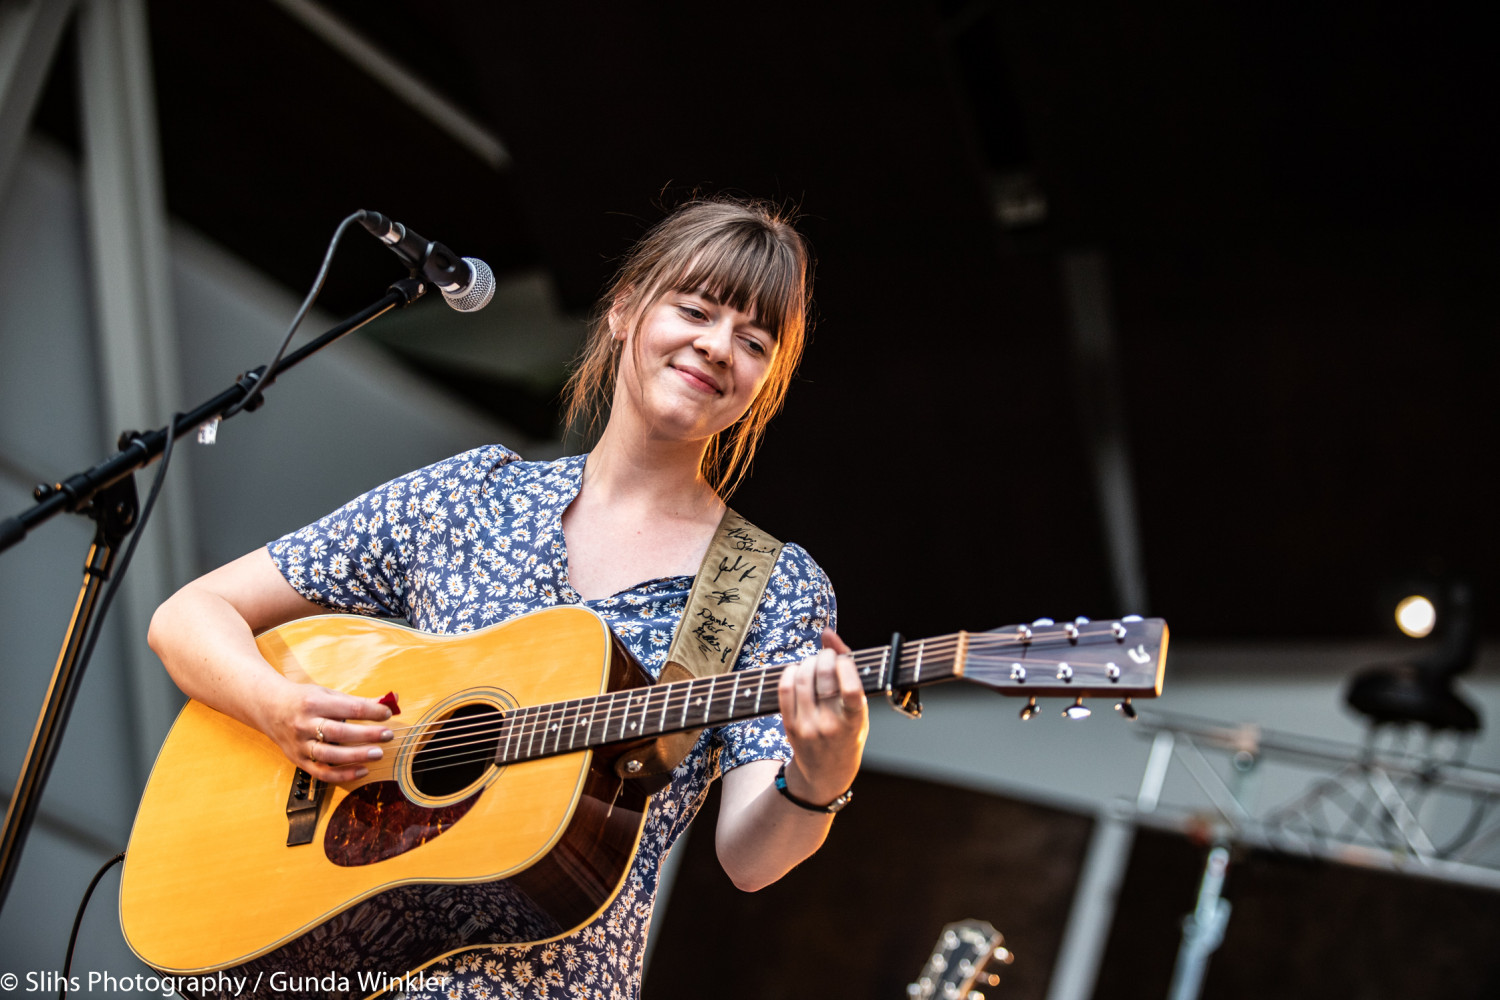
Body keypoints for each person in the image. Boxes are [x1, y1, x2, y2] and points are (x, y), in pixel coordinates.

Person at [147, 196, 868, 1000]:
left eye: (754, 340)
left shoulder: (771, 586)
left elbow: (749, 858)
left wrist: (820, 773)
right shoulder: (472, 493)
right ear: (626, 309)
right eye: (695, 309)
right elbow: (188, 617)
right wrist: (279, 708)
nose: (717, 346)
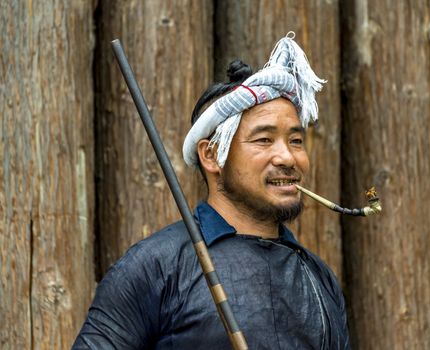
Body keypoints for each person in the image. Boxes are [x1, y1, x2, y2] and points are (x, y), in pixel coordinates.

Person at [73, 33, 350, 349]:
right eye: (263, 140)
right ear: (211, 155)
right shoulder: (156, 267)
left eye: (295, 141)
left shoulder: (318, 278)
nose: (287, 157)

════════════════

Only the lines from the top of the records through the line with "left wrist: (820, 773)" belong in the copy; write them out exactly, leaving out pictures.

_Result of the exercise_
Body keypoints for each person in the image. Boxes are [x1, y1, x2, y2] and points are (x, y), in pixel coordinates.

Person at [147, 196, 868, 1000]:
left eye: (754, 340)
left shoulder: (771, 586)
left elbow: (749, 858)
left wrist: (820, 773)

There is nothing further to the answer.